* **WHAT THE TASK REQUIRES**: Output the listing verbatim, leaving out every picture.

+--

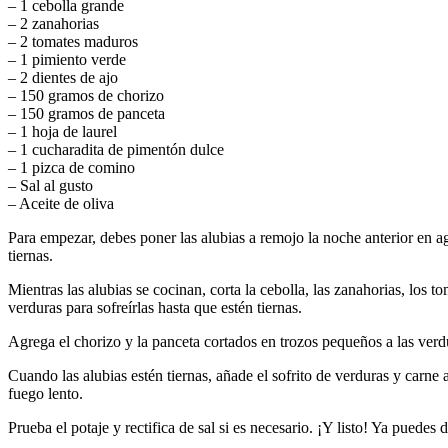
– 1 cebolla grande
– 2 zanahorias
– 2 tomates maduros
– 1 pimiento verde
– 2 dientes de ajo
– 150 gramos de chorizo
– 150 gramos de panceta
– 1 hoja de laurel
– 1 cucharadita de pimentón dulce
– 1 pizca de comino
– Sal al gusto
– Aceite de oliva
Para empezar, debes poner las alubias a remojo la noche anterior en agu
tiernas.
Mientras las alubias se cocinan, corta la cebolla, las zanahorias, los 
verduras para sofreírlas hasta que estén tiernas.
Agrega el chorizo y la panceta cortados en trozos pequeños a las ver
Cuando las alubias estén tiernas, añade el sofrito de verduras y carn
fuego lento.
Prueba el potaje y rectifica de sal si es necesario. ¡Y listo! Ya puede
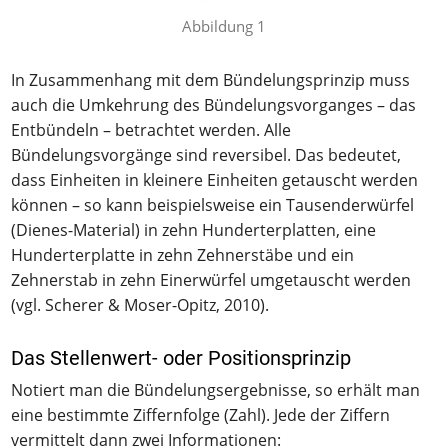
Abbildung 1
In Zusammenhang mit dem Bündelungsprinzip muss
auch die Umkehrung des Bündelungsvorganges – das
Entbündeln – betrachtet werden. Alle
Bündelungsvorgänge sind reversibel. Das bedeutet,
dass Einheiten in kleinere Einheiten getauscht werden
können – so kann beispielsweise ein Tausenderwürfel
(Dienes-Material) in zehn Hunderterplatten, eine
Hunderterplatte in zehn Zehnerstäbe und ein
Zehnerstab in zehn Einerwürfel umgetauscht werden
(vgl. Scherer & Moser-Opitz, 2010).
Das Stellenwert- oder Positionsprinzip
Notiert man die Bündelungsergebnisse, so erhält man
eine bestimmte Ziffernfolge (Zahl). Jede der Ziffern
vermittelt dann zwei Informationen:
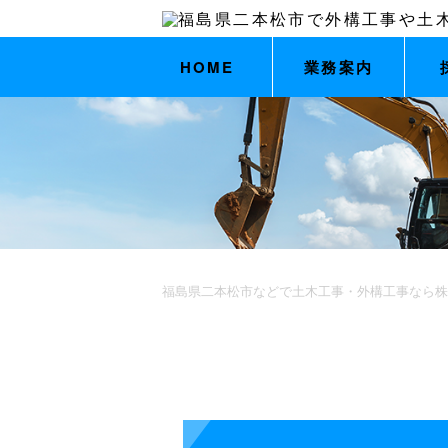
HOME
業務案内
福島県二本松市などで土木工事・外構工事なら株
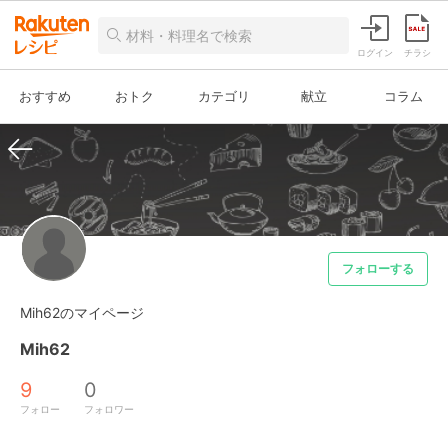
ログイン
チラシ
おすすめ
おトク
カテゴリ
献立
コラム
フォローする
Mih62のマイページ
Mih62
9
0
フォロー
フォロワー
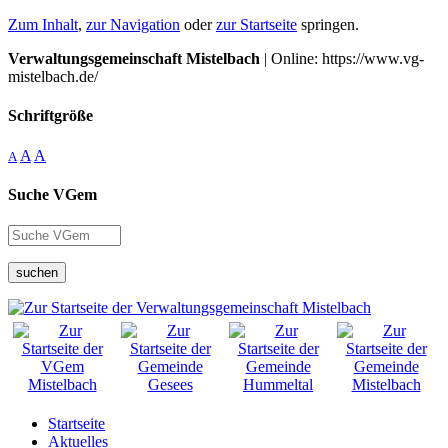
Zum Inhalt
,
zur Navigation
oder
zur Startseite
springen.
Verwaltungsgemeinschaft Mistelbach
| Online: https://www.vg-
mistelbach.de/
Schriftgröße
A
A
A
Suche VGem
suchen
Startseite
Aktuelles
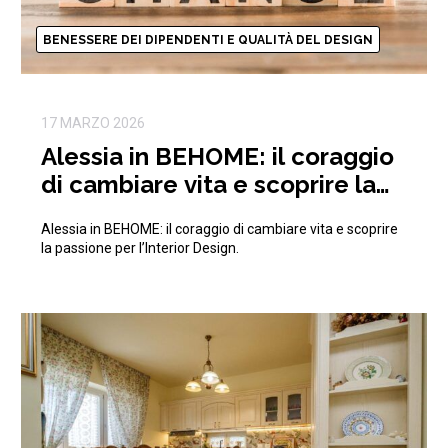
BENESSERE DEI DIPENDENTI E QUALITÀ DEL DESIGN
17 MARZO 2026
Alessia in BEHOME: il coraggio
di cambiare vita e scoprire la
passione per l’Interior Design
Alessia in BEHOME: il coraggio di cambiare vita e scoprire
la passione per l’Interior Design.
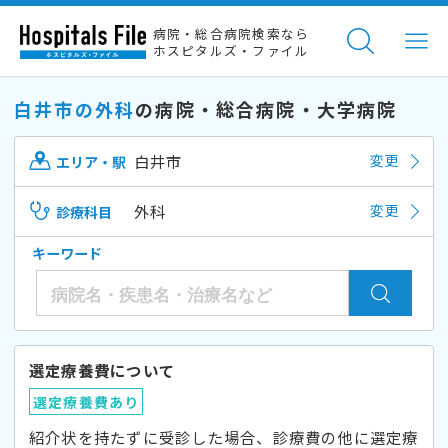
病院・総合病院検索なら
ホスピタルズ・ファイル
白井市の外科
の病院・総合病院・大学病院
白井市
変更
エリア・駅
外科
変更
診療科目
キーワード
選定療養費について
選定療養費あり
紹介状を持たずに受診した場合、診療費の他に選定療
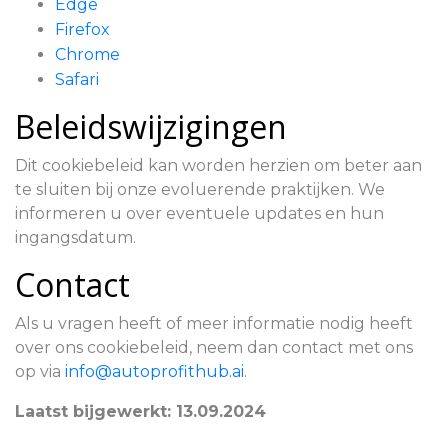
Edge
Firefox
Chrome
Safari
Beleidswijzigingen
Dit cookiebeleid kan worden herzien om beter aan
te sluiten bij onze evoluerende praktijken. We
informeren u over eventuele updates en hun
ingangsdatum.
Contact
Als u vragen heeft of meer informatie nodig heeft
over ons cookiebeleid, neem dan contact met ons
op via
info@autoprofithub.ai
.
Laatst bijgewerkt: 13.09.2024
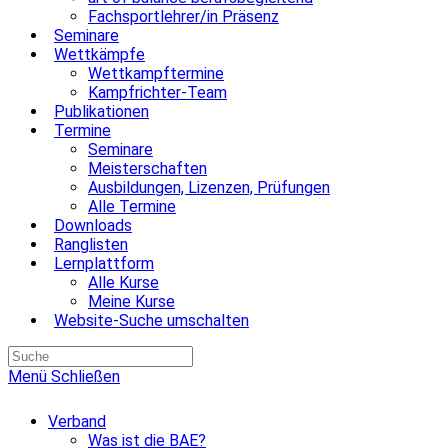
Fachsportlehrer/in Präsenz
Seminare
Wettkämpfe
Wettkampftermine
Kampfrichter-Team
Publikationen
Termine
Seminare
Meisterschaften
Ausbildungen, Lizenzen, Prüfungen
Alle Termine
Downloads
Ranglisten
Lernplattform
Alle Kurse
Meine Kurse
Website-Suche umschalten
Menü
Schließen
Verband
Was ist die BAE?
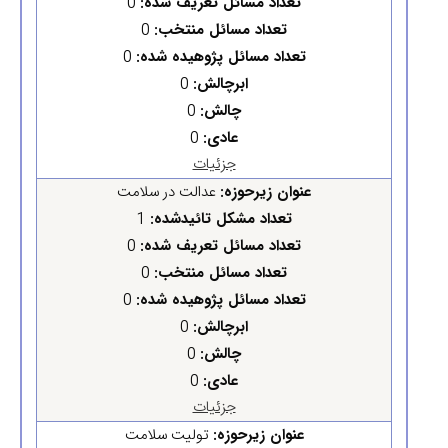
تعداد مسائل تعریف شده:
0
تعداد مسائل منتخب:
0
تعداد مسائل پژوهیده شده:
0
ابرچالش:
0
چالش:
0
عادی:
0
جزئیات
عنوان زیرحوزه:
عدالت در سلامت
تعداد مشکل تائیدشده:
1
تعداد مسائل تعریف شده:
0
تعداد مسائل منتخب:
0
تعداد مسائل پژوهیده شده:
0
ابرچالش:
0
چالش:
0
عادی:
0
جزئیات
عنوان زیرحوزه:
تولیت سلامت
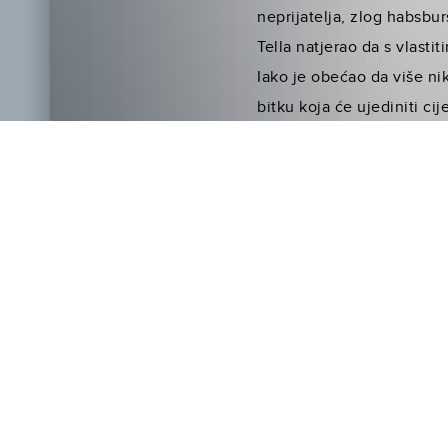
neprijatelja, zlog habsbur
Tella natjerao da s vlasti
Iako je obećao da više ni
bitku koja će ujediniti ci
hrabrosti, Tell postaje si
Ali, može li pravda pobije
Povijesna saga o ljubavi, 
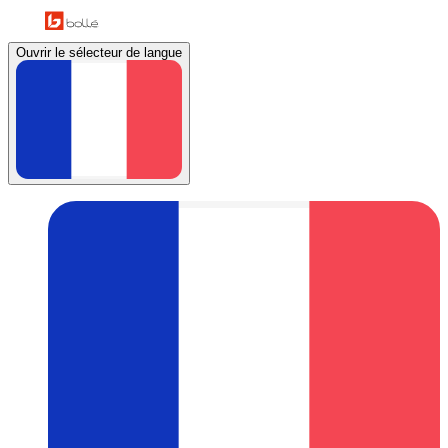
Ouvrir le sélecteur de langue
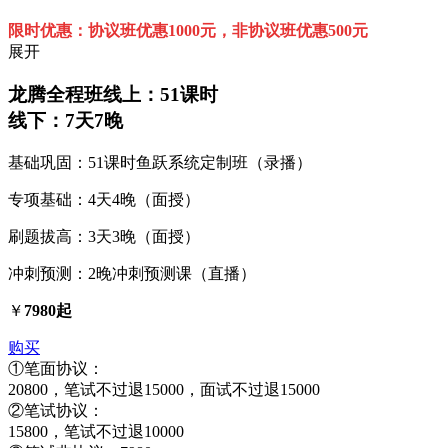
限时优惠：协议班优惠1000元，非协议班优惠500元
展开
龙腾全程班
线上：51课时
线下：7天7晚
基础巩固：51课时鱼跃系统定制班（录播）
专项基础：4天4晚（面授）
刷题拔高：3天3晚（面授）
冲刺预测：2晚冲刺预测课（直播）
￥
7980起
购买
①笔面协议：
20800，笔试不过退15000，面试不过退15000
②笔试协议：
15800，笔试不过退10000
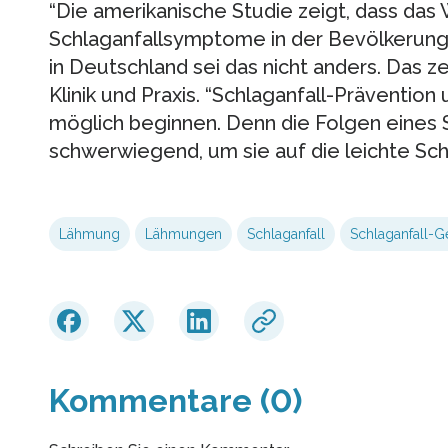
“Die amerikanische Studie zeigt, dass das
Schlaganfallsymptome in der Bevölkerung z
in Deutschland sei das nicht anders. Das z
Klinik und Praxis. “Schlaganfall-Präventio
möglich beginnen. Denn die Folgen eines S
schwerwiegend, um sie auf die leichte Sch
Lähmung
Lähmungen
Schlaganfall
Schlaganfall-Ge
Kommentare (0)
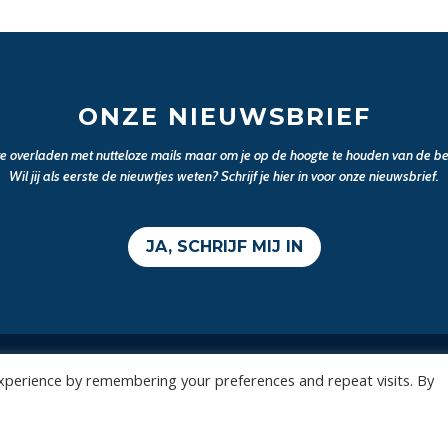
ONZE NIEUWSBRIEF
 te overladen met nutteloze mails maar om je op de hoogte te houden van de bel
Wil jij als eerste de nieuwtjes weten? Schrijf je hier in voor onze nieuwsbrief.
JA, SCHRIJF MIJ IN
xperience by remembering your preferences and repeat visits. By
Wedstrijden
Algemee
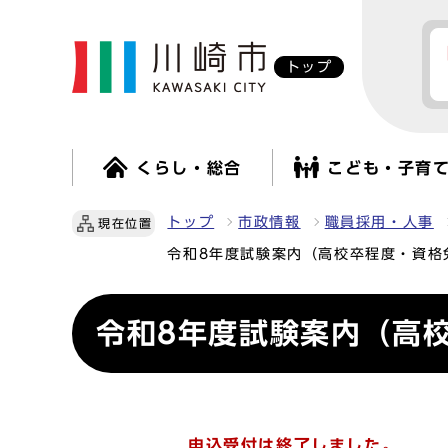
トップ
くらし・総合
こども・子育
トップ
市政情報
職員採用・人事
現在位置
令和8年度試験案内（高校卒程度・資格
令和8年度試験案内（高
申込受付は終了しました。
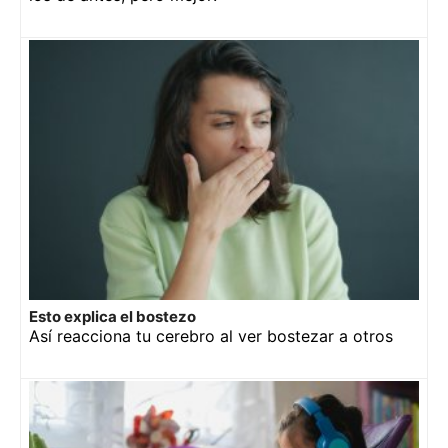
Esto explica el bostezo
Así reacciona tu cerebro al ver bostezar a otros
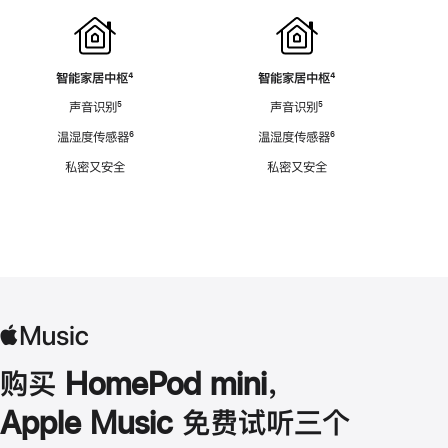
智能家居中枢
脚
⁴
智能家居中枢
脚
⁴
注
注
声音识别
脚
⁵
声音识别
脚
⁵
注
注
温湿度传感器
脚
⁶
温湿度传感器
脚
⁶
注
注
私密又安全
私密又安全
购买 HomePod mini，
Apple Music 免费试听三个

+--

* **SOLUTION FOR THIS EXERCISE**:
– 1 cebolla grande
– 2 zanahorias
– 2 tomates maduros
– 1 pimiento verde
– 2 dientes de ajo
– 150 gramos de chorizo
– 150 gramos de panceta
– 1 hoja de laurel
– 1 cucharadita de pimentón dulce
– 1 pizca de comino
– Sal al gusto
– Aceite de oliva
Para empezar, debes poner las alubias a remojo la noche anterior en agu
tiernas.
Mientras las alubias se cocinan, corta la cebolla, las zanahorias, los 
verduras para sofreírlas hasta que estén tiernas.
Agrega el chorizo y la panceta cortados en trozos pequeños a las ver
Cuando las alubias estén tiernas, añade el sofrito de verduras y carn
fuego lento.
Prueba el potaje y rectifica de sal si es necesario. ¡Y listo! Ya puede
Abbildung 1
In Zusammenhang mit dem Bündelungsprinzip muss
auch die Umkehrung des Bündelungsvorganges – das
Entbündeln – betrachtet werden. Alle
Bündelungsvorgänge sind reversibel. Das bedeutet,
dass Einheiten in kleinere Einheiten getauscht werden
können – so kann beispielsweise ein Tausenderwürfel
(Dienes-Material) in zehn Hunderterplatten, eine
Hunderterplatte in zehn Zehnerstäbe und ein
Zehnerstab in zehn Einerwürfel umgetauscht werden
(vgl. Scherer & Moser-Opitz, 2010).
Das Stellenwert- oder Positionsprinzip
Notiert man die Bündelungsergebnisse, so erhält man
eine bestimmte Ziffernfolge (Zahl). Jede der Ziffern
vermittelt dann zwei Informationen:
HOME
業務案内
福島県二本松市などで土木工事・外構工事なら株
ログイン
チラシ
おすすめ
おトク
カテゴリ
献立
コラム
フォローする
Mih62のマイページ
Mih62
9
0
フォロー
フォロワー
Zum Inhalt
,
zur Navigation
oder
zur Startseite
springen.
Verwaltungsgemeinschaft Mistelbach
| Online: https://www.vg-
mistelbach.de/
Schriftgröße
A
A
A
Suche VGem
suchen
Startseite
Aktuelles
BENESSERE DEI DIPENDENTI E QUALITÀ DEL DESIGN
17 MARZO 2026
Alessia in BEHOME: il coraggio
di cambiare vita e scoprire la
passione per l’Interior Design
Alessia in BEHOME: il coraggio di cambiare vita e scoprire
la passione per l’Interior Design.
病院・総合病院検索なら
ホスピタルズ・ファイル
白井市の外科
の病院・総合病院・大学病院
白井市
変更
エリア・駅
外科
変更
診療科目
キーワード
選定療養費について
選定療養費あり
紹介状を持たずに受診した場合、診療費の他に選定療
Edge
Firefox
Chrome
Safari
Beleidswijzigingen
Dit cookiebeleid kan worden herzien om beter aan
te sluiten bij onze evoluerende praktijken. We
informeren u over eventuele updates en hun
ingangsdatum.
Contact
Als u vragen heeft of meer informatie nodig heeft
over ons cookiebeleid, neem dan contact met ons
op via
info@autoprofithub.ai
.
Laatst bijgewerkt: 13.09.2024
Fachsportlehrer/in Präsenz
Seminare
Wettkämpfe
Wettkampftermine
Kampfrichter-Team
Publikationen
Termine
Seminare
Meisterschaften
Ausbildungen, Lizenzen, Prüfungen
Alle Termine
Downloads
Ranglisten
Lernplattform
Alle Kurse
Meine Kurse
Website-Suche umschalten
Menü
Schließen
Verband
Was ist die BAE?
تعداد مسائل تعریف شده:
0
تعداد مسائل منتخب:
0
تعداد مسائل پژوهیده شده:
0
ابرچالش:
0
چالش:
0
عادی:
0
جزئیات
عنوان زیرحوزه:
عدالت در سلامت
تعداد مشکل تائیدشده:
1
تعداد مسائل تعریف شده:
0
تعداد مسائل منتخب:
0
تعداد مسائل پژوهیده شده:
0
ابرچالش:
0
چالش:
0
عادی:
0
جزئیات
عنوان زیرحوزه:
تولیت سلامت
neprijatelja, zlog habsbur
Tella natjerao da s vlasti
Iako je obećao da više ni
bitku koja će ujediniti ci
hrabrosti, Tell postaje si
Ali, može li pravda pobije
Povijesna saga o ljubavi, 
Ouvrir le sélecteur de langue
限时优惠：协议班优惠1000元，非协议班优惠500元
展开
龙腾全程班
线上：51课时
线下：7天7晚
基础巩固：51课时鱼跃系统定制班（录播）
专项基础：4天4晚（面授）
刷题拔高：3天3晚（面授）
冲刺预测：2晚冲刺预测课（直播）
￥
7980起
购买
①笔面协议：
20800，笔试不过退15000，面试不过退15000
②笔试协议：
15800，笔试不过退10000
“Die amerikanische Studie zeigt, dass das
Schlaganfallsymptome in der Bevölkerung z
in Deutschland sei das nicht anders. Das z
Klinik und Praxis. “Schlaganfall-Präventio
möglich beginnen. Denn die Folgen eines S
schwerwiegend, um sie auf die leichte Sch
Lähmung
Lähmungen
Schlaganfall
Schlaganfall-Ge
Kommentare (0)
ONZE NIEUWSBRIEF
 te overladen met nutteloze mails maar om je op de hoogte te houden van de bel
Wil jij als eerste de nieuwtjes weten? Schrijf je hier in voor onze nieuwsbrief.
JA, SCHRIJF MIJ IN
xperience by remembering your preferences and repeat visits. By
Wedstrijden
Algemee
トップ
くらし・総合
こども・子育
トップ
市政情報
職員採用・人事
現在位置
令和8年度試験案内（高校卒程度・資格
令和8年度試験案内（高
申込受付は終了しました。
Esto explica el bostezo
Así reacciona tu cerebro al ver bostezar a otros
智能家居中枢
脚
⁴
智能家居中枢
脚
⁴
注
注
声音识别
脚
⁵
声音识别
脚
⁵
注
注
温湿度传感器
脚
⁶
温湿度传感器
脚
⁶
注
注
私密又安全
私密又安全
购买 HomePod mini，
Apple Music 免费试听三个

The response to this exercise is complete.